Ergastolo e sei mesi di isolamento diurno. È questa la condanna emessa dalla prima corte d'0assise d'appello di Roma nei confronti di Romulus Nicolae Mailat, il romeno accusato per l'omicidio di Giovanna Reggiani, la donna aggredita e ammazzata a Roma il 30 ottobre 2007 nei pressi della stazione ferroviaria di Tor di Quinto. Accolta la richiesta del sostituto procuratore Alberto Cozzella che voleva un inasprimento della condanna di primo grado. In primo grado, infatti, i giudici ridotto la pena a 29 anni di carcere concedendo qualche attenuante per la sua giovane età di Mailat (oggi 29enne) e il suo essere incensurato.

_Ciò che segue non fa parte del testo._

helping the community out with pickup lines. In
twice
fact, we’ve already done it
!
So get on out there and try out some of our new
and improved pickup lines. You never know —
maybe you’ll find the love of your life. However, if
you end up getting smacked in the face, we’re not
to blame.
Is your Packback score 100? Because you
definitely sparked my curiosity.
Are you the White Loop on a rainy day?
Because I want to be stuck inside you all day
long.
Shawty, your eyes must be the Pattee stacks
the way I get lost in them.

NESSUNA ATTENUANTE - Mailat in primo grado venne condannato per omicidio, rapina e violenza sessuale. Di fronte ad una richiesta di ergastolo fatta dal pubblico ministero Maria Bice Barborini, i giudici decisero che Mailat nonostante l'odiositá del crimine commesso potesse ottenere qualche attenuante se non altro per la sua giovane età e l'incensuratezza. Ciò determinò una condanna a 29 anni di reclusione. Il procuratore Cozzella, però, ha chiesto di nuovo l'ergastolo: nessuna attenuante deve essere riconosciuta al rumeno perchè il fatto contestato è di una gravità e crudeltà inaudite. I giudici d'appello gli hanno dato ragione: Mailat è stato condannato all'ergastolo perchè gli sono state revocate le attenuanti generiche riconosciute in primo grado. La Corte ha condannato l'imputato anche al pagamento delle spese processuali pari a 2.500 euro confermando del resto anche la sentenza di primo grado che riconosceva al vedovo della Reggiani il risarcimento danni che in via provvisoria era stato fissato in 500 mila euro. Contro la sentenza ovviamente il difensore Piero Piccinini ha giá preannunciato ricorso in cassazione.

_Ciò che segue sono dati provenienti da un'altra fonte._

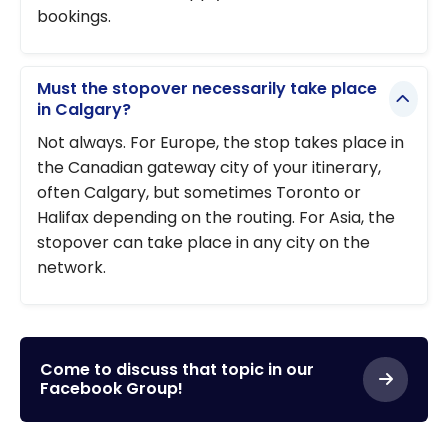
bookings.
Must the stopover necessarily take place
in Calgary?
Not always. For Europe, the stop takes place in
the Canadian gateway city of your itinerary,
often Calgary, but sometimes Toronto or
Halifax depending on the routing. For Asia, the
stopover can take place in any city on the
network.
Come to discuss that topic in our
Facebook Group!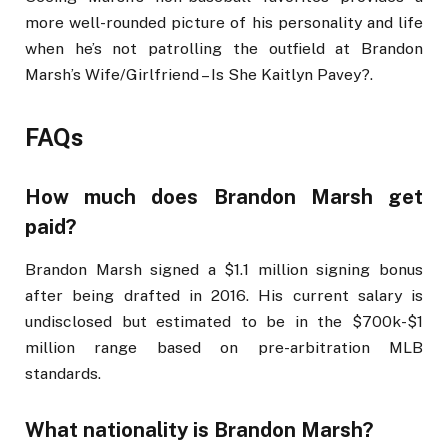
more well-rounded picture of his personality and life
when he’s not patrolling the outfield at Brandon
Marsh’s Wife/Girlfriend – Is She Kaitlyn Pavey?.
FAQs
How much does Brandon Marsh get
paid?
Brandon Marsh signed a $1.1 million signing bonus
after being drafted in 2016. His current salary is
undisclosed but estimated to be in the $700k-$1
million range based on pre-arbitration MLB
standards.
What nationality is Brandon Marsh?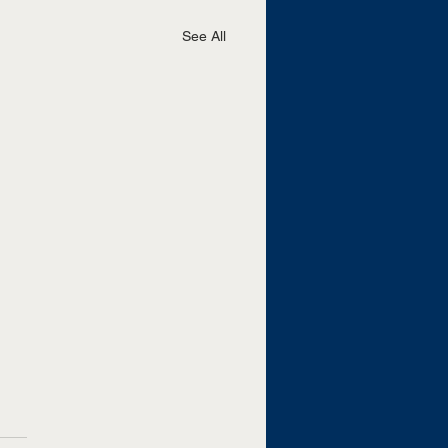
See All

LA DIFESA CHIEDEVA L'ASSOLUZIONE - Per la difesa invece, l'imputato doveva essere assolto. Davanti ai giudici, l'avvocato Piero Piccinini ha sostenuto che le prove a carico del suo assistito «non ci sono» e che alcune tracce di sangue trovate sul portafoglio della vittima e una impronta digitale rilevata nella borsa della donna non sono state prese in considerazione dagli inquirenti e dai giudici di primo grado. Sempre secondo il legale, anche i racconti dei testimoni presentano contraddizioni e zone d'ombra mai chiarite.
3 commenti:
Mi offro volontaria per buttare la chiave nel Tevere. Mi auguro che questo (bip) marcisca in galera per tutti e trenta gli anni, senza lo sconto neanche di un secondo.
Ma temo che non sarà così...
Nicoletta
Eh, Nico anche io temo che ci sarà la buona condotta e lo sconto di pena...
Giustiza è fatta. Ora la pena deve essere applicata fin nelle virgole.